Metals from the Ages #2: Bronze Age
After the Copper Age came the Bronze Age. Again, it was a “mix (of) history, geography, physics, geology, and chemistry”, explains Tomas Pueyo in his post. But we are getting ahead of ourselves. First mankind had to find tin and lead.
“Because
you can make them in a normal
fire pit!”
Lead melts at 327° C. A wood fire easily
reaches 600-800° C. If the ore of lead found itself in a pit fire, the lead got
separated.
“But
lead is not very useful because it’s heavy and way too soft. It couldn’t work
as a tool or as a hand-held weapon.”
The common ore of
lead, galena, has traces of silver. It is likely that humans began to smelt
galena for the silver and lead was just a byproduct.
~~
Tin has an even lower melting point of 232° C.

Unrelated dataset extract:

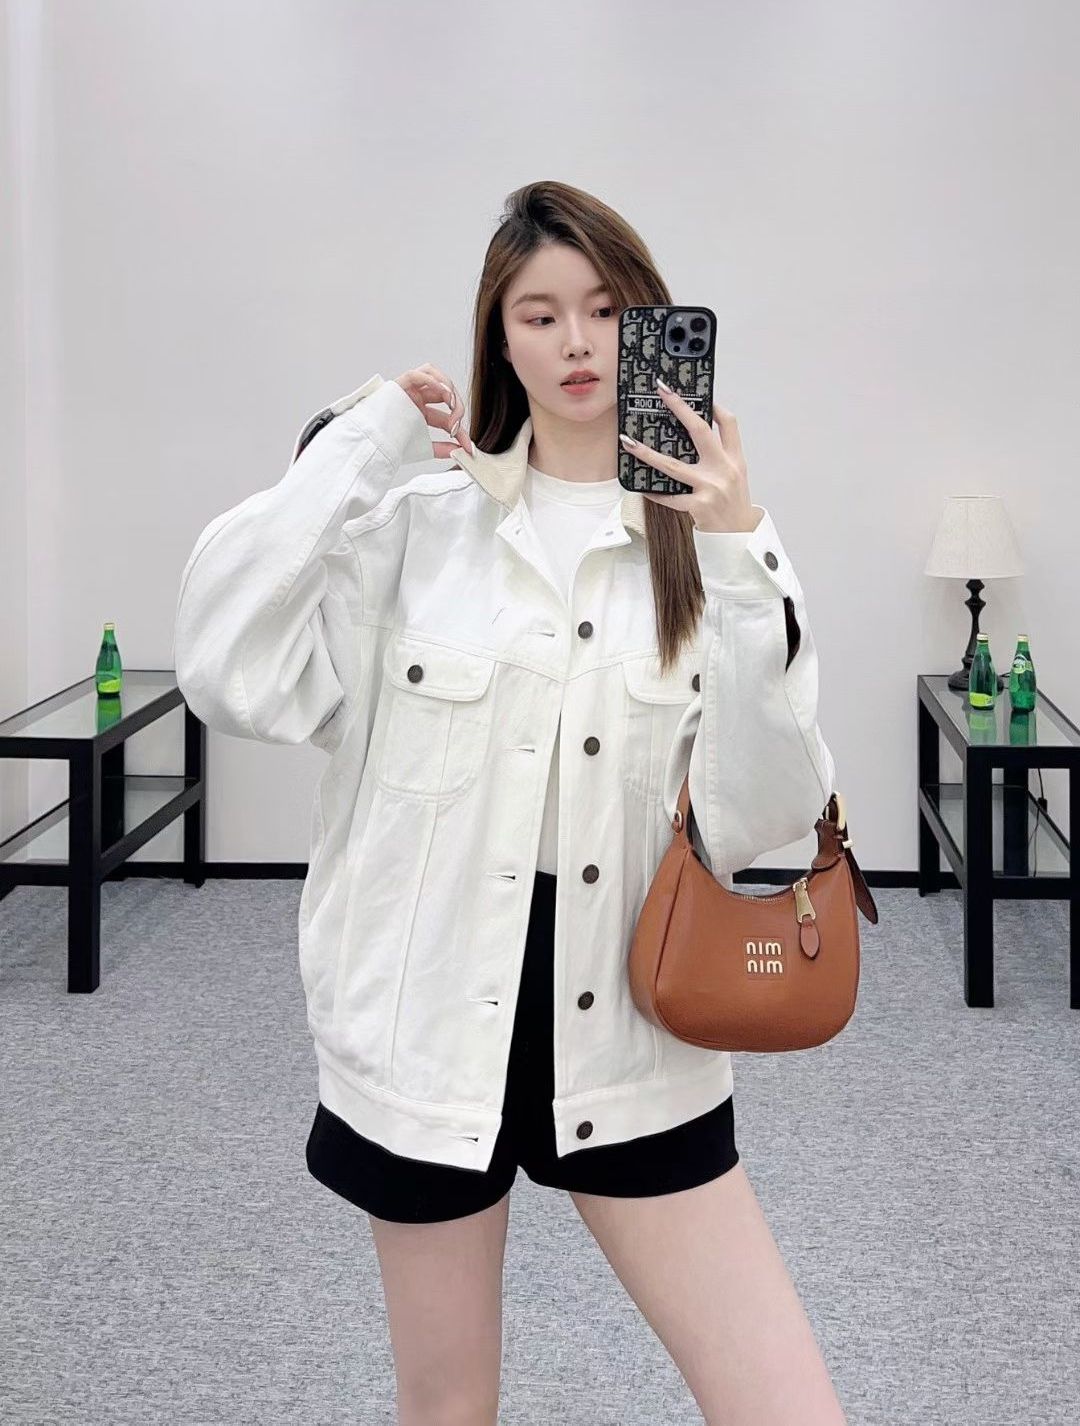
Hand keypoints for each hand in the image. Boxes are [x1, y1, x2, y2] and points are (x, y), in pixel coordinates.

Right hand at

But it is brittle and rare, hardly a candidate for a useful metal. But in many
copper mines, tin is also present. And copper, if you remember from the earlier
blog, needed very high temperatures to separate.
“Both
metals (copper and tin) would go into kilns at the same time, forming bronze by
accident. And bronze is very useful.”
How/why is bronze
more useful than copper? (1) It is stronger and harder, enabling
better tools and weapons. (2) It melts at temperatures achievable
by those old human kilns, and the fluid metal could then be cast into different
shapes. (3) Oxidized bronze protects the metal under it, unlike
copper oxide which is flaky, falls off and so the copper continuously corrodes.

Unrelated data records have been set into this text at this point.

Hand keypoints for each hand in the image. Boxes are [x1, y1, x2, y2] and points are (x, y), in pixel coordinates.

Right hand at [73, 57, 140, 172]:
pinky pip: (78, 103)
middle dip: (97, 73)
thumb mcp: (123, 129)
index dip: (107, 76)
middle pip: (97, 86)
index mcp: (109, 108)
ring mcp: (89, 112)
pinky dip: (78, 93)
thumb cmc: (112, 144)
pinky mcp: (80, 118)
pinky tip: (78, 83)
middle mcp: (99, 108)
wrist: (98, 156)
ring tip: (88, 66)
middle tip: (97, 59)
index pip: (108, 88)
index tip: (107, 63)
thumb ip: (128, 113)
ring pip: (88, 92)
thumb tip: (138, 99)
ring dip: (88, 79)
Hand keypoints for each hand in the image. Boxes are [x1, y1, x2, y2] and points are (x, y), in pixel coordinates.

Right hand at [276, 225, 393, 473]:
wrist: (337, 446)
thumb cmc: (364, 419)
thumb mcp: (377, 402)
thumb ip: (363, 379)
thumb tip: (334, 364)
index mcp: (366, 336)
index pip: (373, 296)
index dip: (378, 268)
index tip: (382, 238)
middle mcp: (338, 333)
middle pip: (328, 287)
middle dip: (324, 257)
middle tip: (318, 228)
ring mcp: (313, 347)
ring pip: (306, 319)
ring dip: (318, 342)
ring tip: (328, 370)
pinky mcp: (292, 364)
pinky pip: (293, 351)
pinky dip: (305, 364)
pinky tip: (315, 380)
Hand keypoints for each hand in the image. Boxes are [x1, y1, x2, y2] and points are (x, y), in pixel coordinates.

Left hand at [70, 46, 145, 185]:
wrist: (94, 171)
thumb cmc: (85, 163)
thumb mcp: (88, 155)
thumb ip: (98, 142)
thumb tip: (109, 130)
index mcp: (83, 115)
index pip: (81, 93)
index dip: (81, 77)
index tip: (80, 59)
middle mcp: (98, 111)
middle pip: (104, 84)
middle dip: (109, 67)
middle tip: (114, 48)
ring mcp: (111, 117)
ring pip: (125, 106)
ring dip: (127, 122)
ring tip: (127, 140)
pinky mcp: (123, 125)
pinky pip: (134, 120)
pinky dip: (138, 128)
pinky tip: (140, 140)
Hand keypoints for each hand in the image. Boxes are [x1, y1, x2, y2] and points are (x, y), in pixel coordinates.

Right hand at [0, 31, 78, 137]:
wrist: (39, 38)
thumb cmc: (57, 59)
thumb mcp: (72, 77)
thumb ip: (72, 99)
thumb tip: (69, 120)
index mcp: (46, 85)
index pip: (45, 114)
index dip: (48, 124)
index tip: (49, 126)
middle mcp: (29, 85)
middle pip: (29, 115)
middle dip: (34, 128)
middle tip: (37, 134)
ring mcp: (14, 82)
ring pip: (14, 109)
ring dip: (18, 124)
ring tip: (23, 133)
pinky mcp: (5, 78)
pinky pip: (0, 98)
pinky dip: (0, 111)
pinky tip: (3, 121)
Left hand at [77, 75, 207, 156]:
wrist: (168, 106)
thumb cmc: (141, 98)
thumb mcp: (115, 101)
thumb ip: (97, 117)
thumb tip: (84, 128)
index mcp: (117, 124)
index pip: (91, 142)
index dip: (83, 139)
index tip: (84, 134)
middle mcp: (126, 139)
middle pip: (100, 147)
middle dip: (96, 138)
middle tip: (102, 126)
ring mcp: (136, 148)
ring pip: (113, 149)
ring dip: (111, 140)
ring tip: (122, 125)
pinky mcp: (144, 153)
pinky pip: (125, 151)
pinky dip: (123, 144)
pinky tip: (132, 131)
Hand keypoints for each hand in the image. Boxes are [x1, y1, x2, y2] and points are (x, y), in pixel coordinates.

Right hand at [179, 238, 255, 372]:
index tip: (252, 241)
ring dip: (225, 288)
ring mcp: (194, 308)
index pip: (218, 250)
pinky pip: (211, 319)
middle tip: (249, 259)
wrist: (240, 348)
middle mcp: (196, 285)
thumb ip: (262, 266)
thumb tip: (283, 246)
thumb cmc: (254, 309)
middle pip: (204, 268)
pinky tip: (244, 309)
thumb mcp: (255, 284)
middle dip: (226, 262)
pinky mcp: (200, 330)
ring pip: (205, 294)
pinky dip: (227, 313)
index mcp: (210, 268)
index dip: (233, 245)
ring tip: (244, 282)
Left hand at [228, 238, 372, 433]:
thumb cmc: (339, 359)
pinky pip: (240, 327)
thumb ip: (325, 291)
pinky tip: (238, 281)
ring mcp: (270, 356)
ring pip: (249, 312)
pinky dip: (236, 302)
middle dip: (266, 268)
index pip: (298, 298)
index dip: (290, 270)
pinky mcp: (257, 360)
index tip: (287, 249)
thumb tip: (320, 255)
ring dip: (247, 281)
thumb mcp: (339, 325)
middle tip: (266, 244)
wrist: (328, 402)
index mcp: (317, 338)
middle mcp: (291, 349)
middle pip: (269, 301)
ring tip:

(4) Bronze can bounce back into shape, so it began to be used for
making axles, hinges and nails.
All of this meant
bronze tools lasted longer, could be used to clear more forests for
agriculture. Plus, those tools could cut wood like nothing before, allowing for
the construction of boats and ships larger than ever before. Humans could
expand their footprint with the improvements in transportation tech. And trade.

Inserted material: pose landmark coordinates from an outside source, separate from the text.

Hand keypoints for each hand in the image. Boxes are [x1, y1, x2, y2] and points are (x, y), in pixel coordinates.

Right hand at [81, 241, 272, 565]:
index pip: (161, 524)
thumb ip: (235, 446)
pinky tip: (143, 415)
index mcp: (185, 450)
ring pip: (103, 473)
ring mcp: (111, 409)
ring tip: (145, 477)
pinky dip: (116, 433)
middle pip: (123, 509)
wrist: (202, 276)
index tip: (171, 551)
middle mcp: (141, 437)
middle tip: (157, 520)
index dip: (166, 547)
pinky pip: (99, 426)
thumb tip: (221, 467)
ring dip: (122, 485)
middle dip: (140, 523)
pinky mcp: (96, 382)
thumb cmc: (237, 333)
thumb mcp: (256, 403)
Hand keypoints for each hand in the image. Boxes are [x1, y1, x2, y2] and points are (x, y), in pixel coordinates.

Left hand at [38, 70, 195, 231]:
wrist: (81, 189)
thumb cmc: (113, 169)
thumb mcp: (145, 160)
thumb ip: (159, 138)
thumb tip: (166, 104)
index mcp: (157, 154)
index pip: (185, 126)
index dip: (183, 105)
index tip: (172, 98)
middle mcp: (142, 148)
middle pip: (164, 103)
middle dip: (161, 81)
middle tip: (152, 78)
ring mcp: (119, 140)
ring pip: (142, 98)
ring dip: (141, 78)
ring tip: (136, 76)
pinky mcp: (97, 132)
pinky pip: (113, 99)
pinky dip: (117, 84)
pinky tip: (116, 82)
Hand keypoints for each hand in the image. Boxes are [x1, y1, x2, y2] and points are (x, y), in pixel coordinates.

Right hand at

It made for better swords and armours and thus facilitated greater
militarization. All the pre-requisites for the age of empires were created
thanks to bronze.
Funnily, as the
importance of bronze grew, the need for that unimportant-in-itself metal, tin,
also grew (to make bronze):
“The
scarcity of tin drove trade.”
But why trade if
you can conquer the mines? And so bronze triggered both trade and wars. All of
which is why it is called the Bronze Age.
On a side-note, the fact that bronze set off both trade and war is similar to how rare earths triggered trade and now friction. As Mark Twain famously said, history doesn’t always repeat, but it sure rhymes.